In 2021, there were more than 850 arrests across the UK for accessing child sexual abuse material (including sexual images of children under 18) every single month. Of these arrests, many individuals will have been likely to have children of their own or in their wider family. Research shows that compared with those convicted of other forms of sexual offending, people who access child sexual abuse material are more likely to be married and have children.

Hundreds of families will find out a parent or carer has accessed child sexual abuse material each month, and the CSA Centre says it is incredibly important that social workers and wider professionals are able to make considered decisions to protect children in the home.

Authors say that currently, the ease with which child sexual abuse material can be accessed and shared has led to a huge growth in the production of this abusive content and the numbers of people viewing it. For the partners of people who have offended in this way, discovering that the person they love has been viewing/sharing child sexual abuse content can bring feelings of shock, fear, and confusion. They may feel people are suspicious, thinking they ‘must have known’, or that they have failed to protect their children.

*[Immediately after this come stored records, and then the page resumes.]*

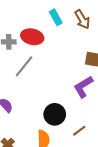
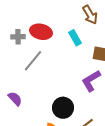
cyan rectangle: (56, 17) -> (75, 38), moved

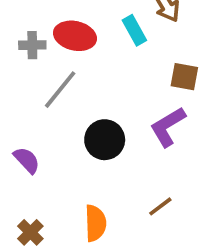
cyan rectangle: (75, 38) -> (134, 30), moved
black circle: (63, 108) -> (105, 140), moved

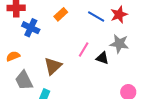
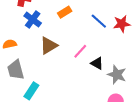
gray star: (119, 44) -> (117, 75), moved
brown triangle: (53, 66) -> (49, 46), moved

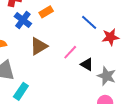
orange rectangle: (65, 12) -> (46, 12), moved
red star: (122, 24) -> (110, 37), moved

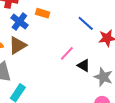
orange rectangle: (46, 12) -> (43, 13), turned 48
brown triangle: (39, 46) -> (18, 45), moved

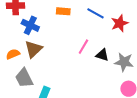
orange rectangle: (43, 13) -> (63, 11), moved

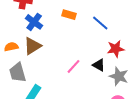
red star: (120, 23) -> (116, 49), moved
pink line: (83, 47) -> (74, 66), moved

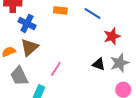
black triangle: (99, 65) -> (99, 64), moved
pink line: (74, 66) -> (56, 69), moved
gray star: (119, 76) -> (120, 63), turned -30

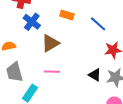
brown triangle: (29, 47) -> (50, 43), moved
pink line: (56, 69) -> (52, 72), turned 49

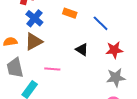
brown triangle: (50, 43) -> (34, 42), moved
black triangle: (95, 75) -> (82, 50), moved

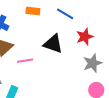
black triangle: (82, 50) -> (53, 44), size x1.5
pink line: (52, 69) -> (25, 61), moved

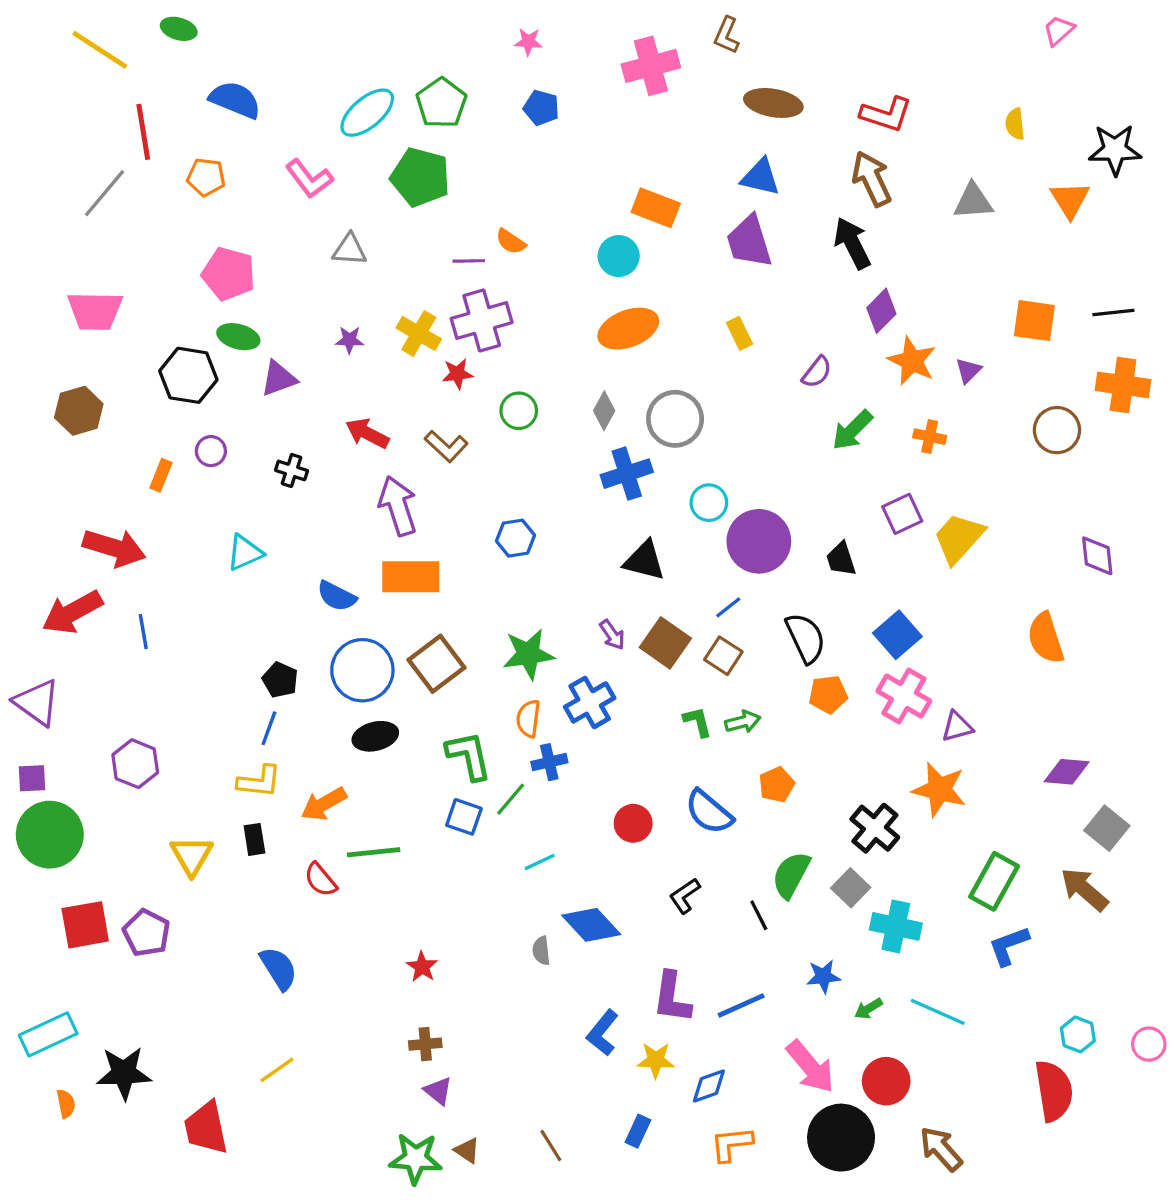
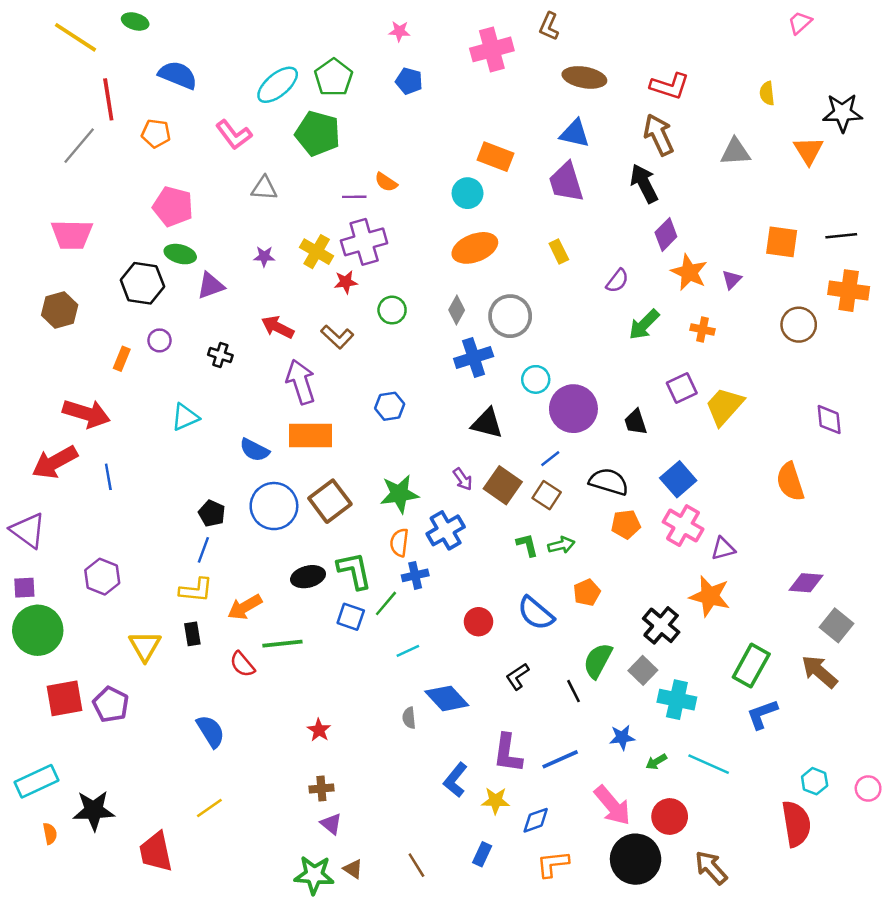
black semicircle: (806, 638) -> (609, 482), turned -48
black ellipse: (375, 736) -> (308, 577), moved

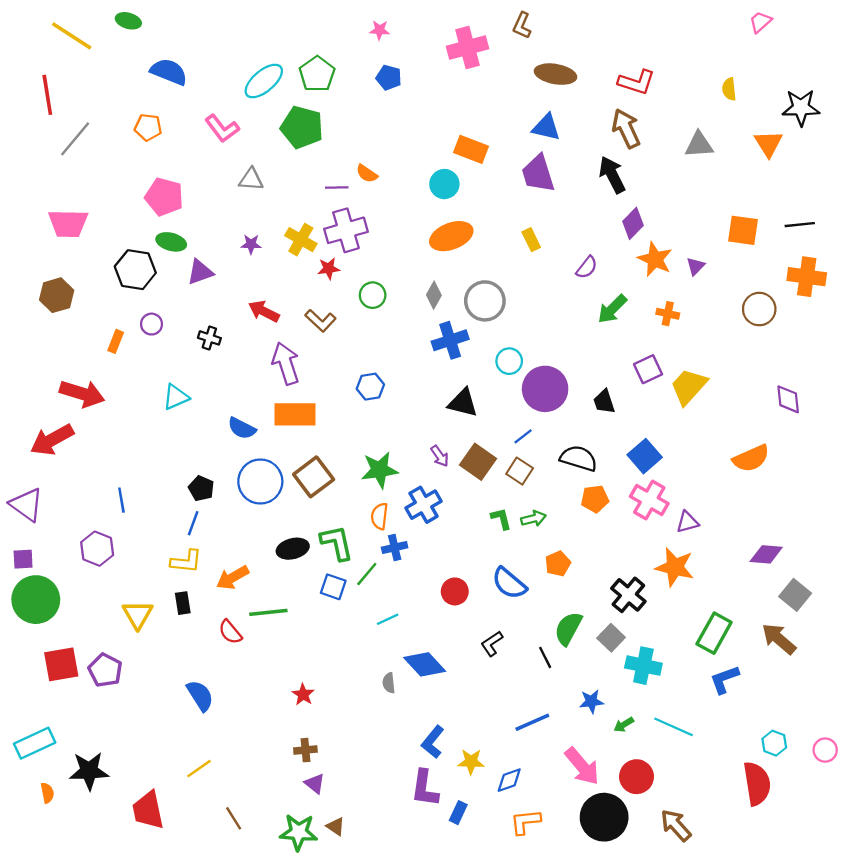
red line: (108, 99) -> (47, 95), moved
blue line: (108, 477) -> (121, 500), moved
orange semicircle: (790, 482) -> (751, 458), turned -96
purple L-shape: (508, 753) -> (425, 788), moved
brown line: (416, 865) -> (234, 818), moved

The guide also highlights the impact on children saying this can be “devastating”. Issues arising from this can include dealing with the distress of their parents, being ostracised at school and in the community, experiencing verbal abuse, missing their offending parent, and often worrying about what will happen to them in the future.

There is also a significantly increased risk of suicide for men who are arrested for these crimes – estimated to be around 100 times higher than the suicide risk among the general population. Authors argue that mitigating this risk is paramount for the whole family's wellbeing.


The CSA Centre has identified a lack of knowledge and understanding of this type of offending amongst social workers and other child protection professionals, leading to varied and insufficient responses to families. Designed to address this and drive a confident response, ‘Managing risk and trauma after online sexual offending’ is a guide to help professionals to safeguard the whole family.

Anna Glinski, Deputy Director, Knowledge and Practice, said that with so many families affected by this type of offending, knowing what to do to safeguard and support children and families is vital.

“The production, viewing and sharing of child sexual abuse material is, and must be understood as child sexual abuse.

“We designed this guide specifically for social work practitioners and managers, to aid thinking when assessing and supporting a family where a parent is under police investigation for accessing child sexual abuse material.

“This is a time when all family members are likely to be under great emotional distress and where effective professional support can make a huge difference. Our hope is that with confident practice, the impact of such a painful event can be mitigated as best as possible, helping families move forward safely and healthily.”

''Online child sexual abuse is a serious crime with tragic consequences for the victims and their families,” Deborah Denis, Chief Executive of The Lucy Faithfull Foundation, said.

Previous research from the Foundation suggests as many as 72% of people report symptoms indicative of PTSD, as well as stigmatisation, isolation, perceived discrimination and financial hardship following the arrest of a loved one for viewing sexual images of children online.

“And while the specific experiences may differ from family to family, what does not differ is the huge impact on their lives and the lives of those around them, including their children,” Denis added.

“That’s why we’ve worked with the Centre of expertise on child sexual abuse to produce this vital guide, which aims to give social workers the tools to better understand the devastating impact that an arrest for online child sexual abuse has on families.

“We hope this goes some way to helping professionals make practical, informed decisions to support families, safeguard children, and minimise risk of reoffending.”